How to complete this task
Your task is to copy the lines of the data below from the line holding "left hip: (116, 544)" through the line holding "right elbow: (263, 475)", inclusive, exactly and with nothing added.

[Data Boundary: Start]

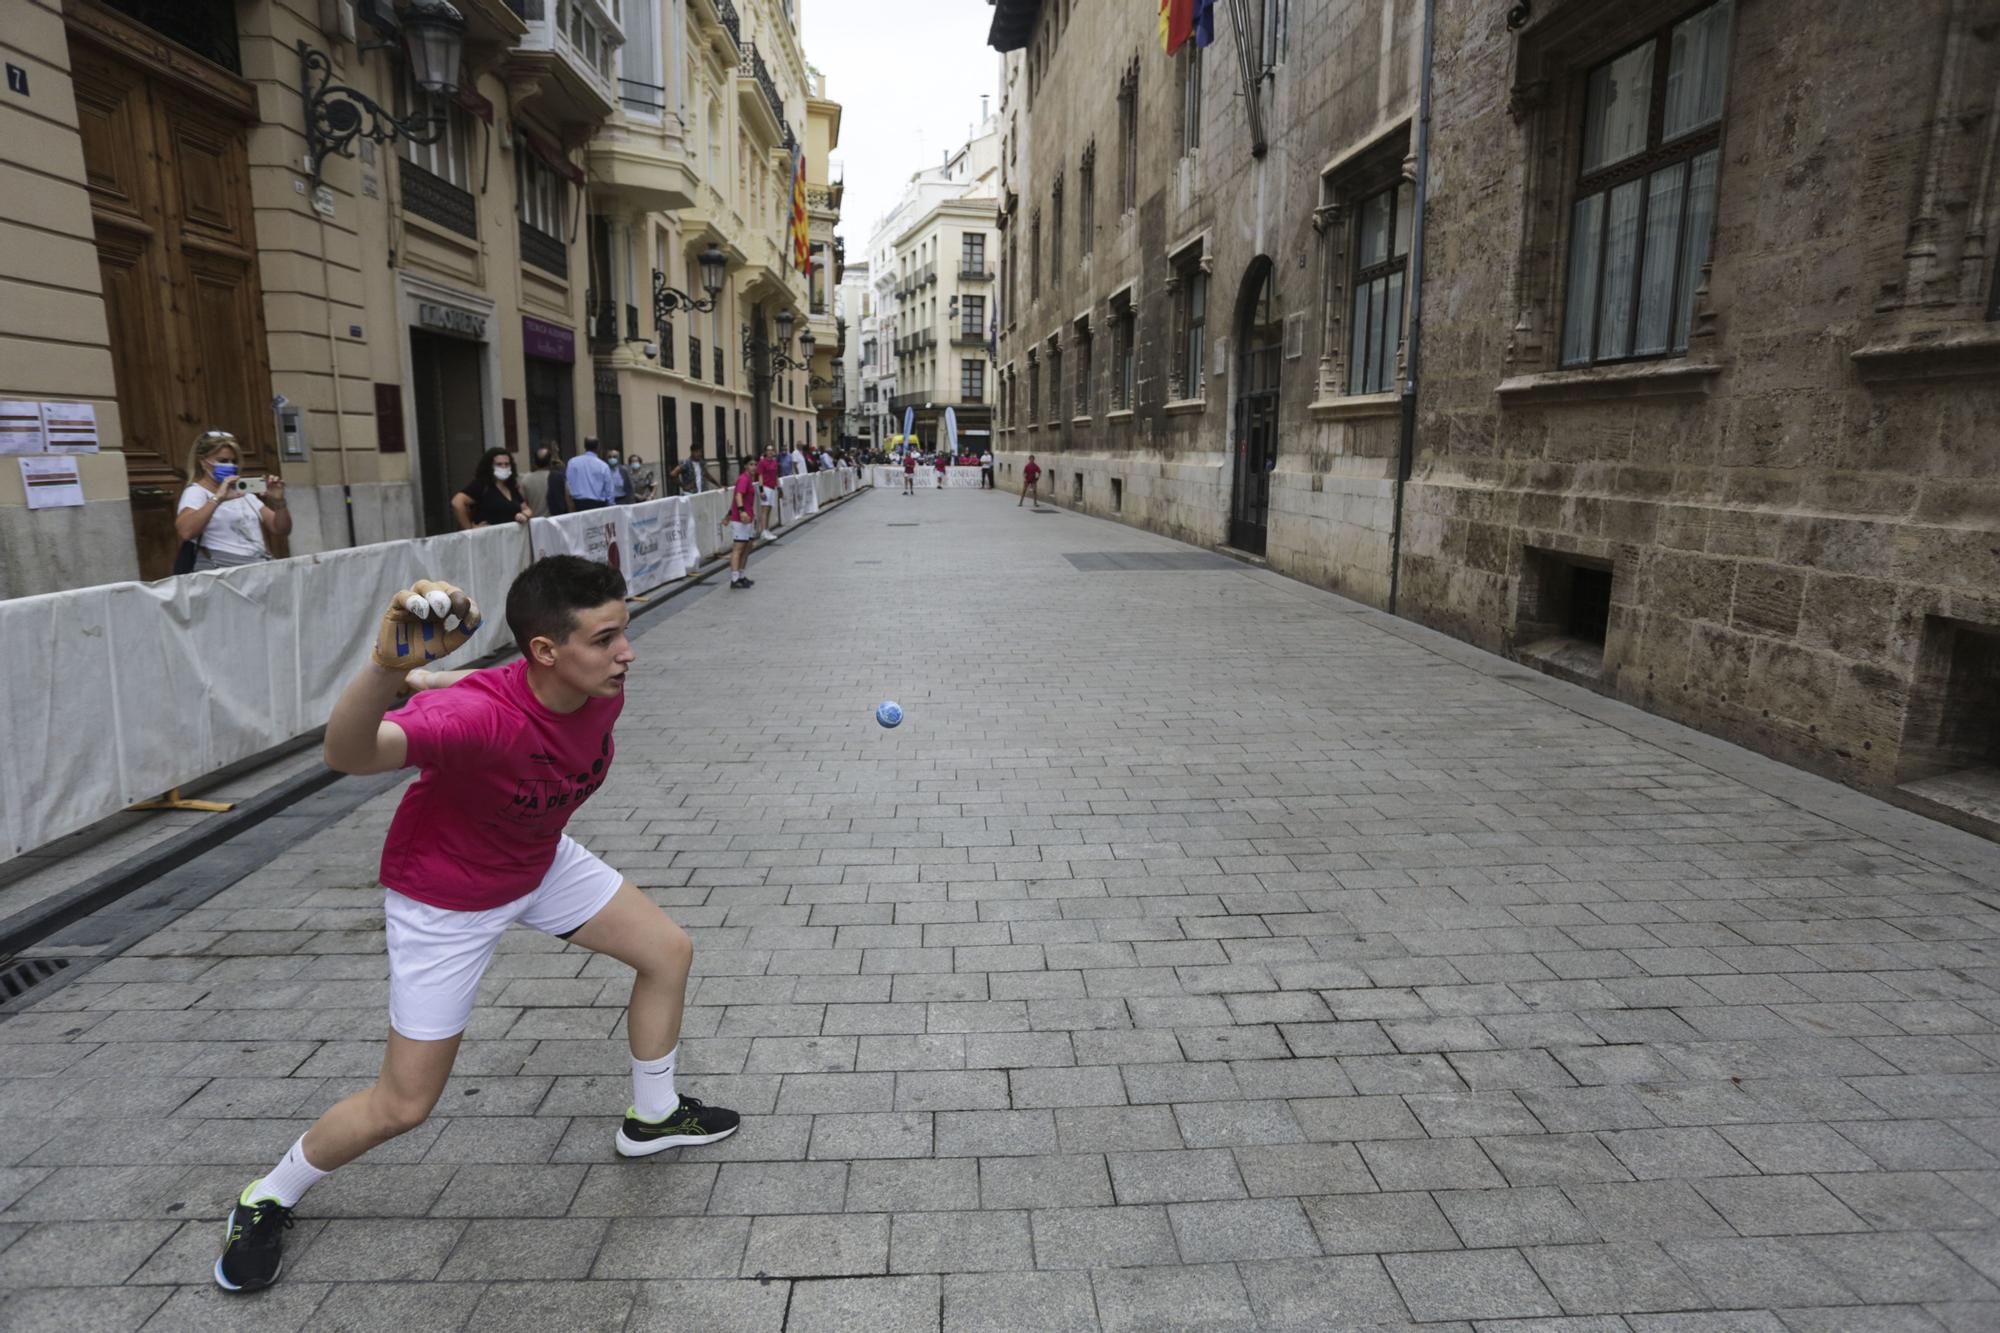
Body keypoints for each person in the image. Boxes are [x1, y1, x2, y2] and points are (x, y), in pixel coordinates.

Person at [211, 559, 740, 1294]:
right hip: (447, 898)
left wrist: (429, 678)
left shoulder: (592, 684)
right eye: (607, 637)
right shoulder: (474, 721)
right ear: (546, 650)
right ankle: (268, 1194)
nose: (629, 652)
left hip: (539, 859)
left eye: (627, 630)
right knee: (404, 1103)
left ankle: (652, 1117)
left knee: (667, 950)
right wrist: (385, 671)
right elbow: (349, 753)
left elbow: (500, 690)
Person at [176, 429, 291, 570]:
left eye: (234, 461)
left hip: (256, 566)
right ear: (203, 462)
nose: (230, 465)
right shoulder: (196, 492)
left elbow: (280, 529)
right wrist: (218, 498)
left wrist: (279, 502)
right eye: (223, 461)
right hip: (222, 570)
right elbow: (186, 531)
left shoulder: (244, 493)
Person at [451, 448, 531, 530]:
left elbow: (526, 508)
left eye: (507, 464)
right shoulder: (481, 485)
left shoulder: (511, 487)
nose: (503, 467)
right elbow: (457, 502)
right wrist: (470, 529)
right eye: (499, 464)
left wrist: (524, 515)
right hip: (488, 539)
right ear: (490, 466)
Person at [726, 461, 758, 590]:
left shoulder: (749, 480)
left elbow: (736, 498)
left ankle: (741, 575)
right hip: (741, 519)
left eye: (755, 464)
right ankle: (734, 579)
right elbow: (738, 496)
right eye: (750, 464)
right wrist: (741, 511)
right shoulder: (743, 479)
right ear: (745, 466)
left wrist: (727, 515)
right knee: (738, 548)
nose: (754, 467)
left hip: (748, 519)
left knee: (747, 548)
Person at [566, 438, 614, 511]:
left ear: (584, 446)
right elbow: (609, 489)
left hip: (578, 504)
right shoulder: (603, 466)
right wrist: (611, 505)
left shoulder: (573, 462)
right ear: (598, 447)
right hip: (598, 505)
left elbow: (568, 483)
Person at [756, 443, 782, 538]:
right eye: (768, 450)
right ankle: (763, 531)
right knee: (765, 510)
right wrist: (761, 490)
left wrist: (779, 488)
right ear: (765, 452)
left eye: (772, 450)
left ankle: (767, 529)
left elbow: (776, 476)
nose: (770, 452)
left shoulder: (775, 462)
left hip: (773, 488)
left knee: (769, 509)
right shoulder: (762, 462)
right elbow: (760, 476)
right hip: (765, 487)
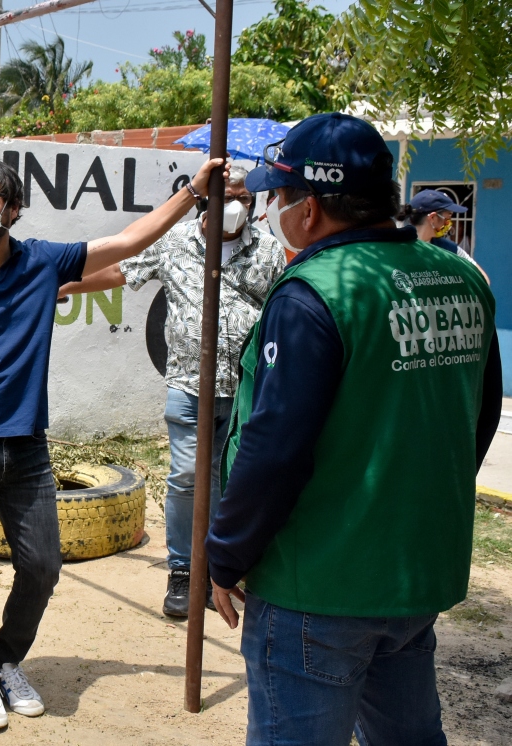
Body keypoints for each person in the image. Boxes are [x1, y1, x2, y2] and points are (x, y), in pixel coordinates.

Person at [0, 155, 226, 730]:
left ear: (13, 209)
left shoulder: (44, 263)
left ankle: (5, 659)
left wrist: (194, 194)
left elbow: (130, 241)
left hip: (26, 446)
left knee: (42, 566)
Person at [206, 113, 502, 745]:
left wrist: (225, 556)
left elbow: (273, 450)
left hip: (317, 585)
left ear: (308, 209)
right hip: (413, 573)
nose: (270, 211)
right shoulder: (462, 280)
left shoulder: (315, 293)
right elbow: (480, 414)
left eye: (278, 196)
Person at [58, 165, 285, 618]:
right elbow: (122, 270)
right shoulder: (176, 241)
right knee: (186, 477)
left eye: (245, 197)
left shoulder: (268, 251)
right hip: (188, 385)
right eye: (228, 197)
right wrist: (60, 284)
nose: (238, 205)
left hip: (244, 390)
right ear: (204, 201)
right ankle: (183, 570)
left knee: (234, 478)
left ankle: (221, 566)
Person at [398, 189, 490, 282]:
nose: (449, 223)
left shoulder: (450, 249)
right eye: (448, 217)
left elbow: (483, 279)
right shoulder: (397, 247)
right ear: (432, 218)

[Data Boundary: End]
[Data Boundary: Start]

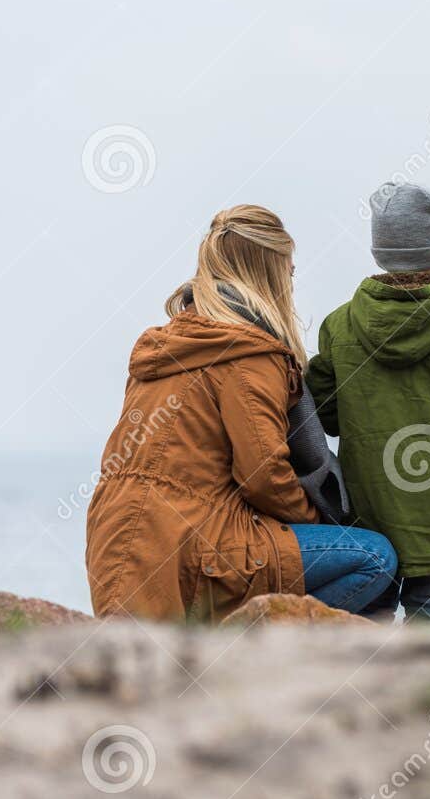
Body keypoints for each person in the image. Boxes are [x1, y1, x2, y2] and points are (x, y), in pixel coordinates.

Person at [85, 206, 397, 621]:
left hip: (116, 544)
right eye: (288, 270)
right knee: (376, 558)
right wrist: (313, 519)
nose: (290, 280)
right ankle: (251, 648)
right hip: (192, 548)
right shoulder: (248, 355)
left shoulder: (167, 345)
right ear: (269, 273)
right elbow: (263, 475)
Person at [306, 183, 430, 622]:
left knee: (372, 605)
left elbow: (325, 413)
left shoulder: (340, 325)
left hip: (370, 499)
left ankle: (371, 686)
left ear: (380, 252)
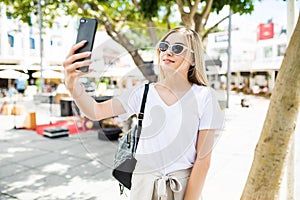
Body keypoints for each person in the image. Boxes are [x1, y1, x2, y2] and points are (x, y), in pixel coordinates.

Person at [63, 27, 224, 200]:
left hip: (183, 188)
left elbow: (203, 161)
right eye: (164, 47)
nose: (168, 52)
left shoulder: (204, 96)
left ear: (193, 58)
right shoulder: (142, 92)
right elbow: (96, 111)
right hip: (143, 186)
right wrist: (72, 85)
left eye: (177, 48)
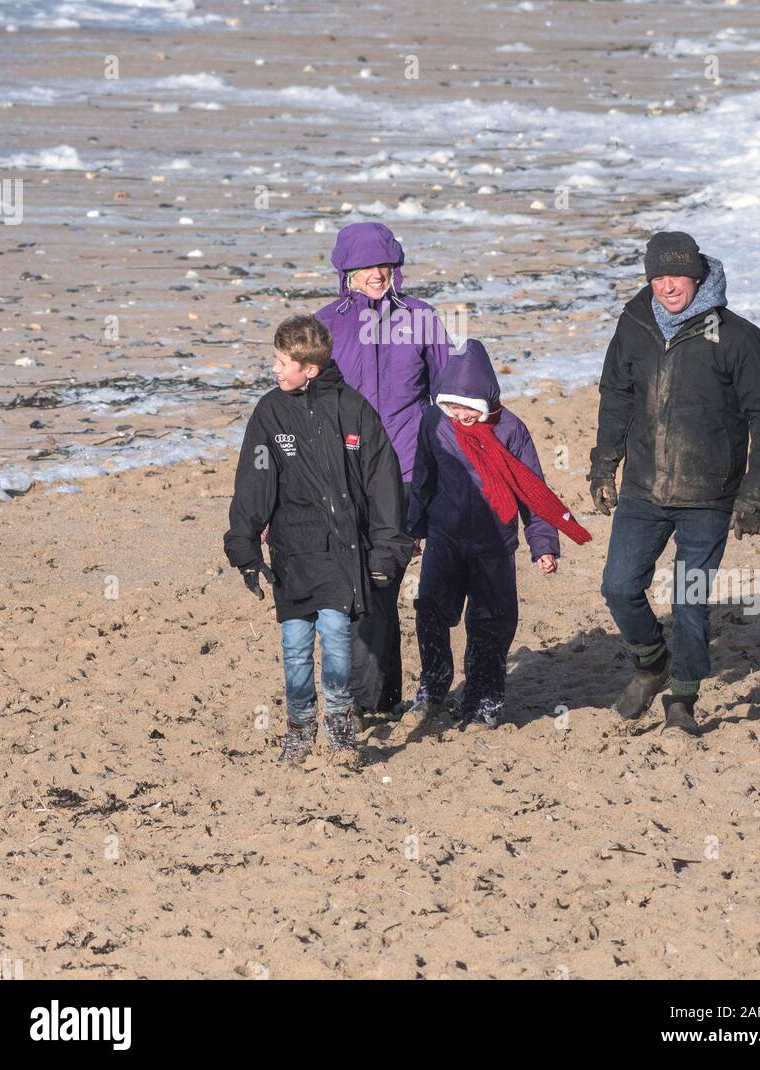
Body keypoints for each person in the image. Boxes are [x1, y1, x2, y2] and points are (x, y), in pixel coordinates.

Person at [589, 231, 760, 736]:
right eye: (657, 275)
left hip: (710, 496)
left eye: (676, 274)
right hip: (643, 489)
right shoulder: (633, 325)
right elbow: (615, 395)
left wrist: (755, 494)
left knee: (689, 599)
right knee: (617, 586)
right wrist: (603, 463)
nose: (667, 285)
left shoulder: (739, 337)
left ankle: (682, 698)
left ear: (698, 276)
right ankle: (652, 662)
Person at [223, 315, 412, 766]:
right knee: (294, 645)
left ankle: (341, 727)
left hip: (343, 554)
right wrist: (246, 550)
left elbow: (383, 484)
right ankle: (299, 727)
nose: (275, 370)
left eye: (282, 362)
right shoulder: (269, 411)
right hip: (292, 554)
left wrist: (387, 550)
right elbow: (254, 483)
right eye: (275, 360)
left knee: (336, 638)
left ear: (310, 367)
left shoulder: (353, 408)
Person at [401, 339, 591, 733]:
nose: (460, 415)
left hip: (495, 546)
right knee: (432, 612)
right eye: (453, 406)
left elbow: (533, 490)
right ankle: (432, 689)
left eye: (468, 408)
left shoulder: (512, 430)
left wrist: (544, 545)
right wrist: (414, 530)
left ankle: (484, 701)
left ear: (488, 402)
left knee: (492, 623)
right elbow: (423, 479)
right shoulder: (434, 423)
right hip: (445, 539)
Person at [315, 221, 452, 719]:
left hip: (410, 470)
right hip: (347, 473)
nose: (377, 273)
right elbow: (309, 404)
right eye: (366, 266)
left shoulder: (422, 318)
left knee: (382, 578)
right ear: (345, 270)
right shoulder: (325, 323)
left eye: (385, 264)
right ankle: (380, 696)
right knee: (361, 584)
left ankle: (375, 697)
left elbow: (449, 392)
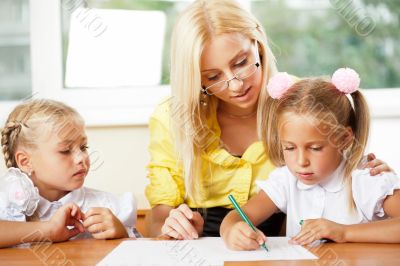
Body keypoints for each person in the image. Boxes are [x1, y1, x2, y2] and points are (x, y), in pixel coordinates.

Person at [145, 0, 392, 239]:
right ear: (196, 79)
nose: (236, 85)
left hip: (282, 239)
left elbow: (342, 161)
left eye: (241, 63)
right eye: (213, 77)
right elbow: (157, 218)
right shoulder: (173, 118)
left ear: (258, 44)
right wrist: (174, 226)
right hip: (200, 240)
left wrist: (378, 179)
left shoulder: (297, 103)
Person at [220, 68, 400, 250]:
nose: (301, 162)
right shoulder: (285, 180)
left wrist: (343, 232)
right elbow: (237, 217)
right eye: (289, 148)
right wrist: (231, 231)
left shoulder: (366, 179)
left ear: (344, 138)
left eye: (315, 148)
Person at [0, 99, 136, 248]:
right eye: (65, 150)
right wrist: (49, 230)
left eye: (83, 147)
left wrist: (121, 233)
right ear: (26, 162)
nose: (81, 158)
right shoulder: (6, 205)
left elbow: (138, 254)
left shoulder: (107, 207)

[Data Boundary: End]
[Data Boundary: Start]

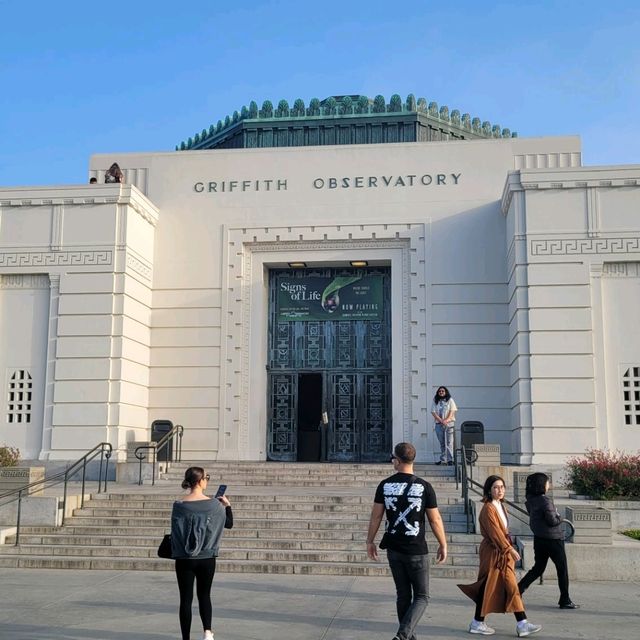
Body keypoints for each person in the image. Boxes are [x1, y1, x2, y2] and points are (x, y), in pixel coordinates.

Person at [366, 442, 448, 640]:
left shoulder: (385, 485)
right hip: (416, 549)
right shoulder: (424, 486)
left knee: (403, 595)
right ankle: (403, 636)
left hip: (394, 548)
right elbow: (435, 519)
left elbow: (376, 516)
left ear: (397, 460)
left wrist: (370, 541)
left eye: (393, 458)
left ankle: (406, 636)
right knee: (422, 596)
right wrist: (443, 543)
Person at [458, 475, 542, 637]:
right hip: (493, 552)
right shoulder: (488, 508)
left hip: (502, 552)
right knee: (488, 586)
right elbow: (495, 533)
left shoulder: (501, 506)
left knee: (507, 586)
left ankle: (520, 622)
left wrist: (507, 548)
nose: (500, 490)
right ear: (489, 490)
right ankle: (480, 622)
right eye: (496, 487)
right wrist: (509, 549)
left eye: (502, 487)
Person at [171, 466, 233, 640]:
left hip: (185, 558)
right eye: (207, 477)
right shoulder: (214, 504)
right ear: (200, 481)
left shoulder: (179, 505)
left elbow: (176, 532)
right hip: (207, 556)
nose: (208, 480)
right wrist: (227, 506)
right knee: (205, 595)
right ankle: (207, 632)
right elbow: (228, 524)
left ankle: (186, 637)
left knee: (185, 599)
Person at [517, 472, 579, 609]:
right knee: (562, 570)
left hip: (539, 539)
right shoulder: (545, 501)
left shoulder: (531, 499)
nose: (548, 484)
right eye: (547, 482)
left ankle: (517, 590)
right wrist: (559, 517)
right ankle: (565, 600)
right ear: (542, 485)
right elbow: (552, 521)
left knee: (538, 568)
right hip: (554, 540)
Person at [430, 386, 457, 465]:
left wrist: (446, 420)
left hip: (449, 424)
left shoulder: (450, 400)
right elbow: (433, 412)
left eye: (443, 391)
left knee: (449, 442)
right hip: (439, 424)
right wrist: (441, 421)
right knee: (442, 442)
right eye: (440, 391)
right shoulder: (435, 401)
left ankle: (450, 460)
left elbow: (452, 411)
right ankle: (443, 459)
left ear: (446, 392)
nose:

[Data Boundary: End]

Output for this exercise
left hip: (116, 544)
right eye: (288, 270)
right knee: (376, 558)
right wrist: (313, 519)
nose: (290, 280)
right ankle: (251, 648)
right hip: (192, 548)
right shoulder: (248, 355)
left shoulder: (167, 345)
right ear: (269, 273)
right elbow: (263, 475)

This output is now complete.